La co-dictadora de Nicaragua, Rosario Murillo, construyó su ascenso al poder mediante un proceso “metódico” de desplazamiento de figuras clave y control progresivo de espacios políticos y culturales desde los años 80, según el análisis del experto en comunicación Alfonso Malespín.

De acuerdo con Malespín, Murillo inició ese proceso enfrentando y finalmente neutralizando al influyente sacerdote y poeta Ernesto Cardenal, quien dirigía el Ministerio de Cultura durante la revolución sandinista.

Ella quería estar al frente de la institución cultural oficial del Estado Revolucionario, pero chocaba contra la enorme figura de Ernesto Cardenal, que estaba al frente del Ministerio de Cultura. Eventualmente ella logró eliminar tanto al padre Cardenal como al Ministerio de Cultura y ella convirtió a la Asociación de Sandinista de Trabajadores de la Cultura, la ATC, en el Instituto Nicaragüense de Cultura, que es la figura que aún existe en Nicaragua”, sostuvo.

El analista describe esta estrategia como una acumulación de poder sostenida durante décadas, basada en alianzas selectivas, control institucional y exclusión de adversarios.

Hay un patrón claro: quien no se alineaba con su proyecto quedaba fuera, sin acceso a recursos, espacios o influencia.

Malespín también señala que esta dinámica no se limitó al ámbito cultural, sino que se extendió al corazón del sandinismo. Tras la derrota electoral de 1990 y la posterior división interna del Frente Sandinista, Murillo encontró una oportunidad para expandir su influencia dentro del círculo de poder de Daniel Ortega.

Ella encuentra una oportunidad enorme porque hay que llenar el vacío que deja la salida de casi toda la intelectualidad que tenía el Frente Sandinista y Rosario es intelectual. Entonces ella comienza a ocupar espacios de manera muy acelerada”, explicó.

El experto subraya que, a lo largo del tiempo, Murillo habría consolidado su poder mediante la eliminación progresiva de figuras históricas del entorno de Ortega.

A estas alturas haber tomado esa decisión de erradicar todas las figuras que pudieran influenciar el pensamiento, la toma de decisiones de Daniel Ortega para dejarlo solo en manos de ella, ahora tiene consecuencias importantes ante la perspectiva de una negociación presionada con los Estados Unidos”, recalcó.

Para Malespín, este recorrido revela una lógica de poder basada en la lealtad absoluta y la acumulación sin contrapesos.

“Es una figura con un proyecto claro, que ha estado dispuesta a pagar altos costos políticos y personales para alcanzarlo”, dijo.

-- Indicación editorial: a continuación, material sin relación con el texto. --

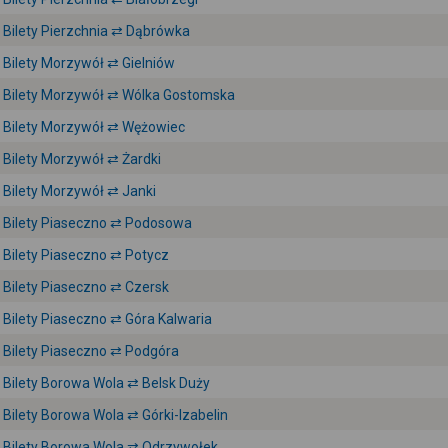
Bilety Pierzchnia ⇄ Dąbrówka
Bilety Morzywół ⇄ Gielniów
Bilety Morzywół ⇄ Wólka Gostomska
Bilety Morzywół ⇄ Wężowiec
Bilety Morzywół ⇄ Żardki
Bilety Morzywół ⇄ Janki
Bilety Piaseczno ⇄ Podosowa
Bilety Piaseczno ⇄ Potycz
Bilety Piaseczno ⇄ Czersk
Bilety Piaseczno ⇄ Góra Kalwaria
Bilety Piaseczno ⇄ Podgóra
Bilety Borowa Wola ⇄ Belsk Duży
Bilety Borowa Wola ⇄ Górki-Izabelin
Bilety Borowa Wola ⇄ Odrzywołek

Ella tomó una decisión política, si no amoral, por lo menos tiene que ser inmoral. Decidió jugar sus cartas al que tenía las posibilidades de volver al poder. Ella seguramente valoró qué le podía ofrecer Zoilamérica y qué le podía ofrecer Daniel Ortega. Decidió que Daniel Ortega bien valía exponerse al repudio popular en aquel momento”, añadió.

El análisis concluye que el ascenso de Murillo no fue circunstancial, sino el resultado de una estrategia prolongada.